Directions -
Take the lines below from the first through the one that contains "right front paw: (773, 361)" and copy them exactly.

Dataset excerpts -
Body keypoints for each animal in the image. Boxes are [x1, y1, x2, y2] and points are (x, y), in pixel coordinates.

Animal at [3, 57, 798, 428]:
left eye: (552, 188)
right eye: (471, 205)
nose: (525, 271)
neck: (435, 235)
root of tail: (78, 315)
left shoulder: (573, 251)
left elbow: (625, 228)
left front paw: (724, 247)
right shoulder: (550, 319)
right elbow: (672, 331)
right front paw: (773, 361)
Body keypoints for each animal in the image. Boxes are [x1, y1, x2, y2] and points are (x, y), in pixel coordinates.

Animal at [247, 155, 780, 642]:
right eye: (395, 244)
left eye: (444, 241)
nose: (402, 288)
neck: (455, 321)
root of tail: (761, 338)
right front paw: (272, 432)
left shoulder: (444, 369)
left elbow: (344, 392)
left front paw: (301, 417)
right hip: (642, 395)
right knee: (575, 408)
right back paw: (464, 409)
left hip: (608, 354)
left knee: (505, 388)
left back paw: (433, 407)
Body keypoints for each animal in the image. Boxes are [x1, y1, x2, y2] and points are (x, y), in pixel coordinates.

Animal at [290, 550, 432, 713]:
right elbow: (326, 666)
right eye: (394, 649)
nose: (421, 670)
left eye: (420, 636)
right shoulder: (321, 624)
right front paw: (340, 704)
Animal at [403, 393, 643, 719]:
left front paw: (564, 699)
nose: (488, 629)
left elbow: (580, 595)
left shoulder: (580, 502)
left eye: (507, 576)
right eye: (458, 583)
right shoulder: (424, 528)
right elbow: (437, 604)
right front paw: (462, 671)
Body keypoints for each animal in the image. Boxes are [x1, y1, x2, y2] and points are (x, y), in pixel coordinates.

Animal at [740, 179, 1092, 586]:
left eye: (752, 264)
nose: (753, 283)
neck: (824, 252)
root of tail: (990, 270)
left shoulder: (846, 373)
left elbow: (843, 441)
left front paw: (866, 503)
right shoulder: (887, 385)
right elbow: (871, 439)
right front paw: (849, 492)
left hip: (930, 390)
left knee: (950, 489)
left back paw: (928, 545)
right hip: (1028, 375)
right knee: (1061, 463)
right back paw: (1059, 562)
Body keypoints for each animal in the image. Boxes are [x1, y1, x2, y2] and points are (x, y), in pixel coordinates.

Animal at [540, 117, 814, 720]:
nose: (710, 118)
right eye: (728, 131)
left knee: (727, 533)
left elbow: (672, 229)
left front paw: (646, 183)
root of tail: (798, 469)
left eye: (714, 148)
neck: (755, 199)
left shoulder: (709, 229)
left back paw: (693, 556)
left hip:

Finished task -
Body keypoints for each animal in the image. Boxes are [x1, y1, x2, y2] and points are (x, y), in pixel coordinates.

Animal at [3, 57, 798, 428]:
left eye: (552, 188)
right eye: (471, 205)
nose: (525, 271)
neck: (435, 235)
root of tail: (78, 315)
left shoulder: (573, 251)
left elbow: (625, 228)
left front paw: (724, 247)
right shoulder: (550, 319)
right elbow: (672, 331)
right front paw: (773, 361)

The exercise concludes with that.